Problem Gambling Foundation of New Zealand
- Abbreviation: PGF
- Predecessor: Compulsive Gambling Society
- Formation: 2001
- Type: Nonprofit
- Legal status: Foundation
- Purpose: Healthcare
- Services: Treatment counseling Public health promotion
- Affiliations: Ministry of Health
- Staff: 70 (2011)
- Website: Official website

= Problem Gambling Foundation of New Zealand =

National non-profit combating problem gambling in New Zealand

The Problem Gambling Foundation of New Zealand (PGF) is a national non-profit organisation in New Zealand predominantly funded by the Ministry of Health with funds received from the gambling levy.

==History==
PGF is the largest single treatment provider for problem gambling in Australasia, with over 60 locations throughout New Zealand and a staff of 70. Qualified counselors provide free, professional and confidential counseling services for gamblers and others affected by gambling; a dedicated public health team works on problem-gambling issues in the community with a health promotion approach.

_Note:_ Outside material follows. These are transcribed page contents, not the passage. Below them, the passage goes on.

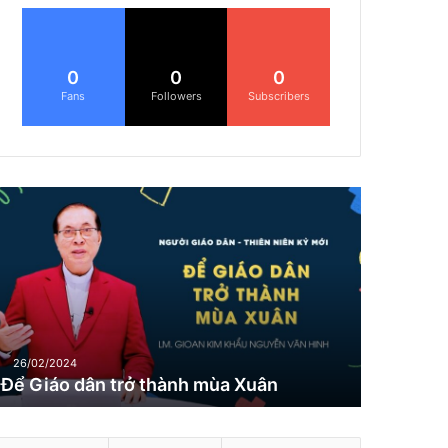
0
0
0
Fans
Followers
Subscribers
Đ
G
26/02/2024
Để Giáo dân trở thành mùa Xuân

PGF's Asian Family Services provides professional counseling and advice in Cantonese, Mandarin, Korean, Vietnamese, Khmer and Thai.

The PGF began as the Compulsive Gambling Society (CGS) in 1988 with funding from the New Zealand Lottery Grants Board. Psychiatrist Fraser McDonald helped three men who were experiencing problems with gambling establish the CGS because, at that time, there were no services available for gambling problems. CGS started out as a telephone service, with the first national hotline of its type beginning in 1992. As the need grew, services expanded to include face-to-face services; a second clinic was opened in Manurewa in 1993.

In 2001 The PGF succeeded the CGS, moving from an addictions and medical-based philosophy to a public-health approach.